Postdoctoral scientist, Müschen Laboratory
Our group is interested in comparative analyses of normal lymphocyte development and malignant transformation towards leukemia. We cover research areas with relevance to Immunology, Hematology and Cancer Biology. Our research involves experiments with primary human leukemia cells, normal lymphocyte development in humanized mice, leukemia and stem cell transplantation models, mouse genetics, gene editing, optogenetics, classical molecular and cell biology, a strong emphasis on mechanistic studies in oncogenic signal transduction.
Qualifications: PhD in cell or molecular biology, enthusiasm for science, willingness to think beyond established concepts and to try and learn new experimental and analysis tools. The lab takes a team science approach, so being a nice person and a good team player is important as well.
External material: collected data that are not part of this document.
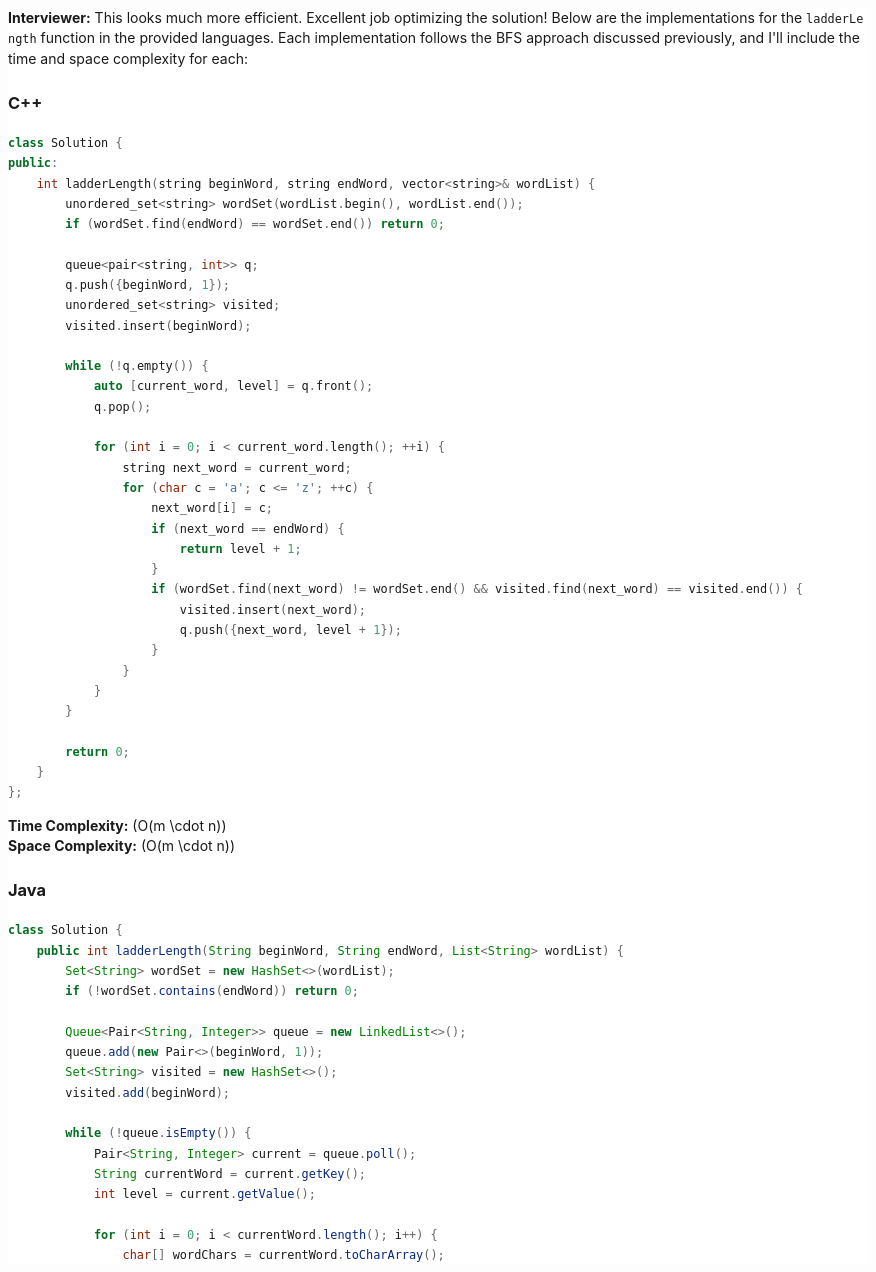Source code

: **Interviewer:** This looks much more efficient. Excellent job optimizing the solution!
Below are the implementations for the `ladderLength` function in the provided languages. Each implementation follows the BFS approach discussed previously, and I'll include the time and space complexity for each:

### C++
```cpp
class Solution {
public:
    int ladderLength(string beginWord, string endWord, vector<string>& wordList) {
        unordered_set<string> wordSet(wordList.begin(), wordList.end());
        if (wordSet.find(endWord) == wordSet.end()) return 0;
        
        queue<pair<string, int>> q;
        q.push({beginWord, 1});
        unordered_set<string> visited;
        visited.insert(beginWord);
        
        while (!q.empty()) {
            auto [current_word, level] = q.front();
            q.pop();
            
            for (int i = 0; i < current_word.length(); ++i) {
                string next_word = current_word;
                for (char c = 'a'; c <= 'z'; ++c) {
                    next_word[i] = c;
                    if (next_word == endWord) {
                        return level + 1;
                    }
                    if (wordSet.find(next_word) != wordSet.end() && visited.find(next_word) == visited.end()) {
                        visited.insert(next_word);
                        q.push({next_word, level + 1});
                    }
                }
            }
        }
        
        return 0;
    }
};
```
**Time Complexity:** \(O(m \cdot n)\)  
**Space Complexity:** \(O(m \cdot n)\)

### Java
```java
class Solution {
    public int ladderLength(String beginWord, String endWord, List<String> wordList) {
        Set<String> wordSet = new HashSet<>(wordList);
        if (!wordSet.contains(endWord)) return 0;
        
        Queue<Pair<String, Integer>> queue = new LinkedList<>();
        queue.add(new Pair<>(beginWord, 1));
        Set<String> visited = new HashSet<>();
        visited.add(beginWord);
        
        while (!queue.isEmpty()) {
            Pair<String, Integer> current = queue.poll();
            String currentWord = current.getKey();
            int level = current.getValue();
            
            for (int i = 0; i < currentWord.length(); i++) {
                char[] wordChars = currentWord.toCharArray();
```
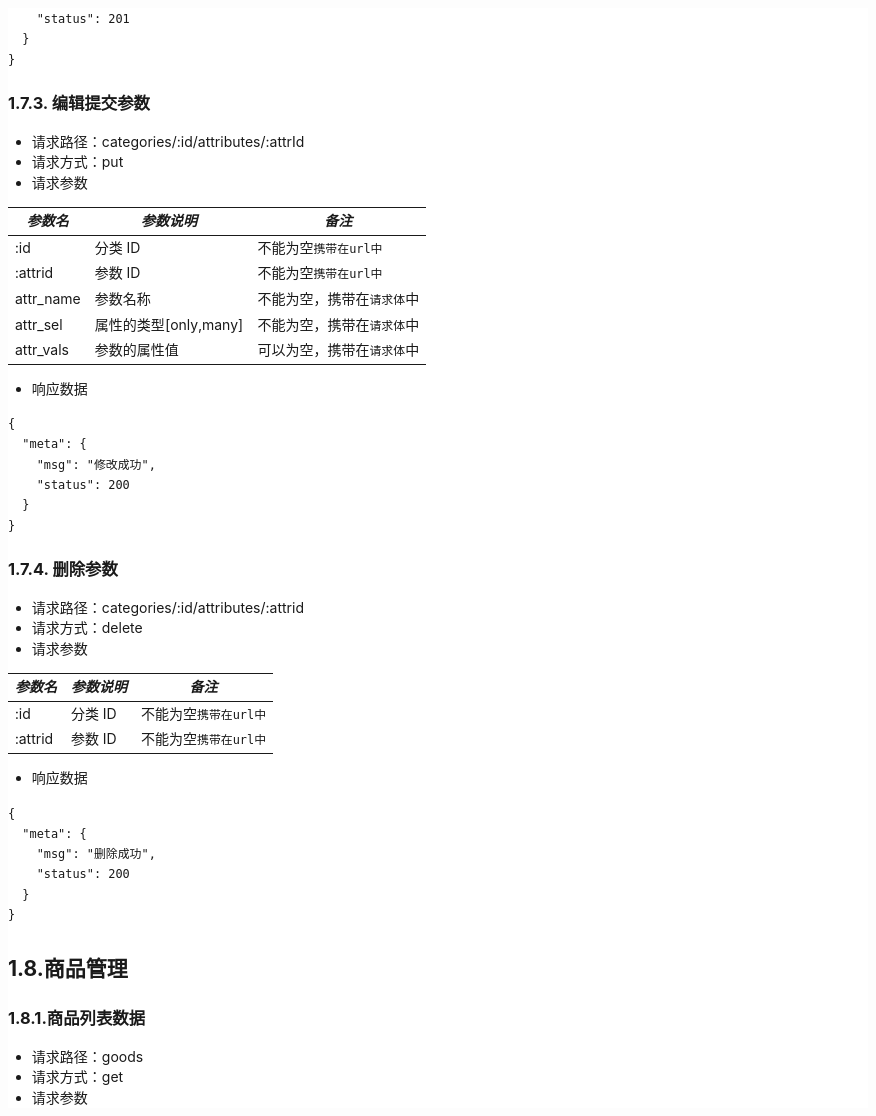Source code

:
 ```
    "status": 201
  }
}
```

### 1.7.3. 编辑提交参数
+ 请求路径：categories/:id/attributes/:attrId
+ 请求方式：put
+ 请求参数

|*参数名*|*参数说明*|*备注*|
|-------|----------|------|
|:id|分类 ID|不能为空`携带在url中`|
|:attrid|参数 ID|不能为空`携带在url中`|
|attr_name|参数名称|不能为空，携带在`请求体`中|
|attr_sel|属性的类型[only,many]|不能为空，携带在`请求体`中|
|attr_vals|参数的属性值|可以为空，携带在`请求体`中|
+ 响应数据
```
{
  "meta": {
    "msg": "修改成功",
    "status": 200
  }
}
```

### 1.7.4. 删除参数
+ 请求路径：categories/:id/attributes/:attrid
+ 请求方式：delete
+ 请求参数

|*参数名*|*参数说明*|*备注*|
|-------|----------|------|
|:id|分类 ID|不能为空`携带在url中`|
|:attrid|参数 ID|不能为空`携带在url中`|
+ 响应数据
```
{
  "meta": {
    "msg": "删除成功",
    "status": 200
  }
}
```

## 1.8.商品管理
### 1.8.1.商品列表数据
+ 请求路径：goods
+ 请求方式：get
+ 请求参数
Your application should include in one single PDF:
CV, brief motivation statement, coordinates of three scientific mentors (references)
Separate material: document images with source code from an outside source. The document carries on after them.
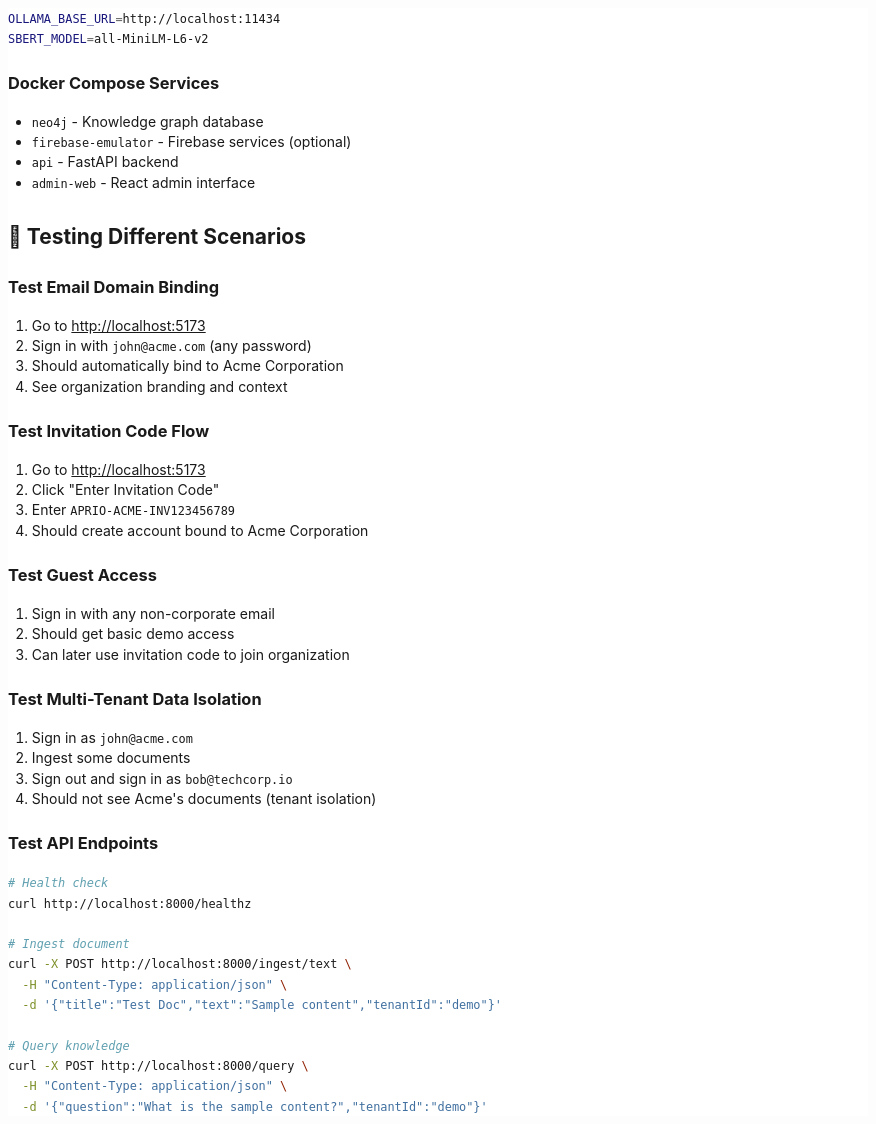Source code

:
 ```bash
OLLAMA_BASE_URL=http://localhost:11434
SBERT_MODEL=all-MiniLM-L6-v2
```

### **Docker Compose Services**

- `neo4j` - Knowledge graph database
- `firebase-emulator` - Firebase services (optional)
- `api` - FastAPI backend
- `admin-web` - React admin interface

## 🧪 Testing Different Scenarios

### **Test Email Domain Binding**

1. Go to <http://localhost:5173>
2. Sign in with `john@acme.com` (any password)
3. Should automatically bind to Acme Corporation
4. See organization branding and context

### **Test Invitation Code Flow**

1. Go to <http://localhost:5173>
2. Click "Enter Invitation Code"
3. Enter `APRIO-ACME-INV123456789`
4. Should create account bound to Acme Corporation

### **Test Guest Access**

1. Sign in with any non-corporate email
2. Should get basic demo access
3. Can later use invitation code to join organization

### **Test Multi-Tenant Data Isolation**

1. Sign in as `john@acme.com`
2. Ingest some documents
3. Sign out and sign in as `bob@techcorp.io`
4. Should not see Acme's documents (tenant isolation)

### **Test API Endpoints**

```bash
# Health check
curl http://localhost:8000/healthz

# Ingest document
curl -X POST http://localhost:8000/ingest/text \
  -H "Content-Type: application/json" \
  -d '{"title":"Test Doc","text":"Sample content","tenantId":"demo"}'

# Query knowledge
curl -X POST http://localhost:8000/query \
  -H "Content-Type: application/json" \
  -d '{"question":"What is the sample content?","tenantId":"demo"}'
```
Methods/Techniques: Flow cytometry, mass spectrometry/quantitative phospho-profiling, CyTOF, mouse genetics, bone marrow transplantation assays, retroviral gene delivery, whole exome sequencing and RNA-seq-analysis of clonal evolution of leukemia, preclinical drug testing in xenotransplantation models.
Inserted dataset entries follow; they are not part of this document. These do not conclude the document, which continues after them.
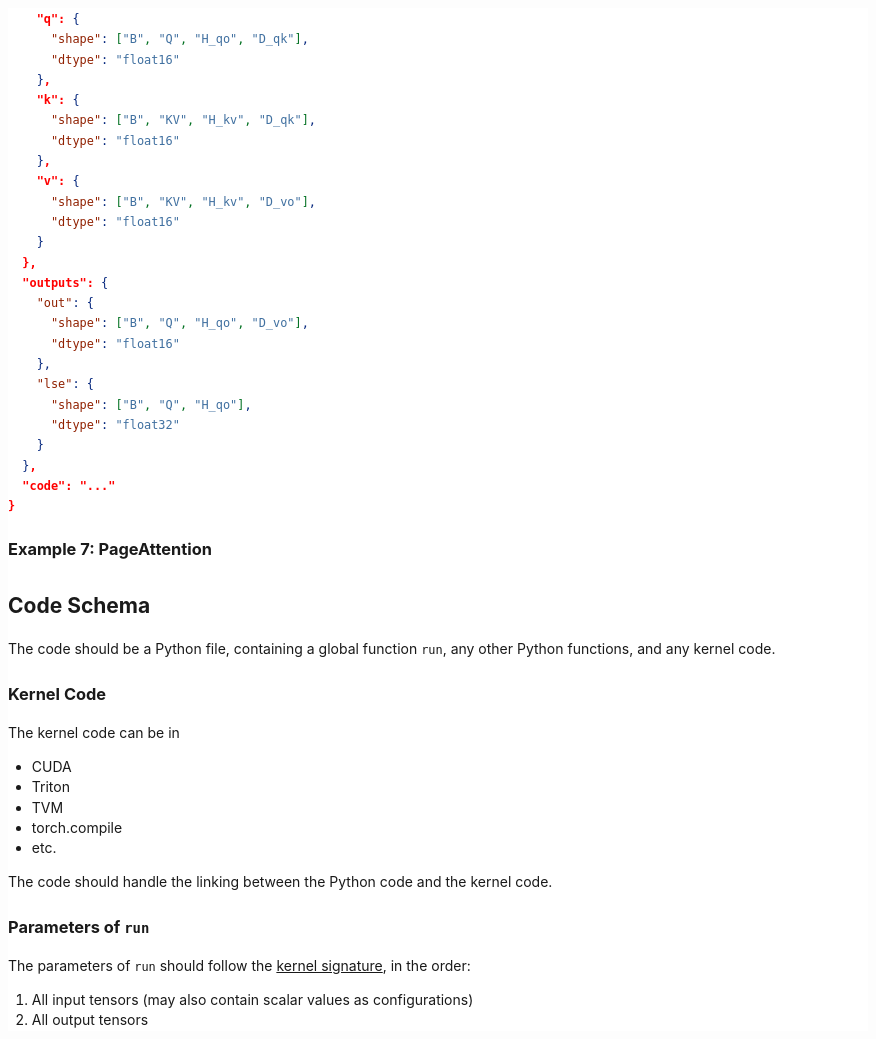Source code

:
 ```json
    "q": {
      "shape": ["B", "Q", "H_qo", "D_qk"],
      "dtype": "float16"
    },
    "k": {
      "shape": ["B", "KV", "H_kv", "D_qk"],
      "dtype": "float16"
    },
    "v": {
      "shape": ["B", "KV", "H_kv", "D_vo"],
      "dtype": "float16"
    }
  },
  "outputs": {
    "out": {
      "shape": ["B", "Q", "H_qo", "D_vo"],
      "dtype": "float16"
    },
    "lse": {
      "shape": ["B", "Q", "H_qo"],
      "dtype": "float32"
    }
  },
  "code": "..."
}
```

### Example 7: PageAttention

## Code Schema

The code should be a Python file, containing a global function `run`, any other Python functions,
and any kernel code.

### Kernel Code

The kernel code can be in
* CUDA
* Triton
* TVM
* torch.compile
* etc.

The code should handle the linking between the Python code and the kernel code.

### Parameters of `run`

The parameters of `run` should follow the [kernel signature](kernel_signature.md), in the order:
1. All input tensors (may also contain scalar values as configurations)
2. All output tensors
Recent work of the laboratory: Studying more than 800 patients, our group discovered a new subtype of leukemia (~15%) that can be treated with small molecule antagonists of pre-B cell receptor signaling, a new therapeutic concept that is now being tested in a clinical trial (Cancer Cell 2015). In addition, a recent study from our lab provided a mechanistic explanation for clonal evolution of normal B-cells towards leukemia (Nature Immunology 2016). Our group discovered that B-cell tumors are subject to a unique autoimmunity checkpoint for removal of self-reactive B-cells. Targeted hyperactivation of SYK (Nature 2015), PI3K (Nature Medicine 2016) and ERK (Cancer Cell 2015) in B-cell malignancies represents the functional equivalent of an autoimmunity checkpoint (AIC) to prevent B-cell autoimmunity. AIC-activation is achievable by pharmacological hyperactivation of SYK, PI3K and ERK, thereby leveraging mechanisms of negative selection in the immune system for targeted cancer therapy (Nature Rev Cancer 2018). Most recently, the Müschen laboratory discovered that B-lymphoid transcription factors serve a novel gatekeeper-function by limiting energy-supply to levels that are insufficient to fuel oncogenic transformation (Nature 2017). The full range of metabolic gatekeeper functions of B-cell transcription factors, including their ability to suppress the pentose phosphate pathway (PPP) in B-cell malignancies was revealed in a follow-up study (Cell 2018).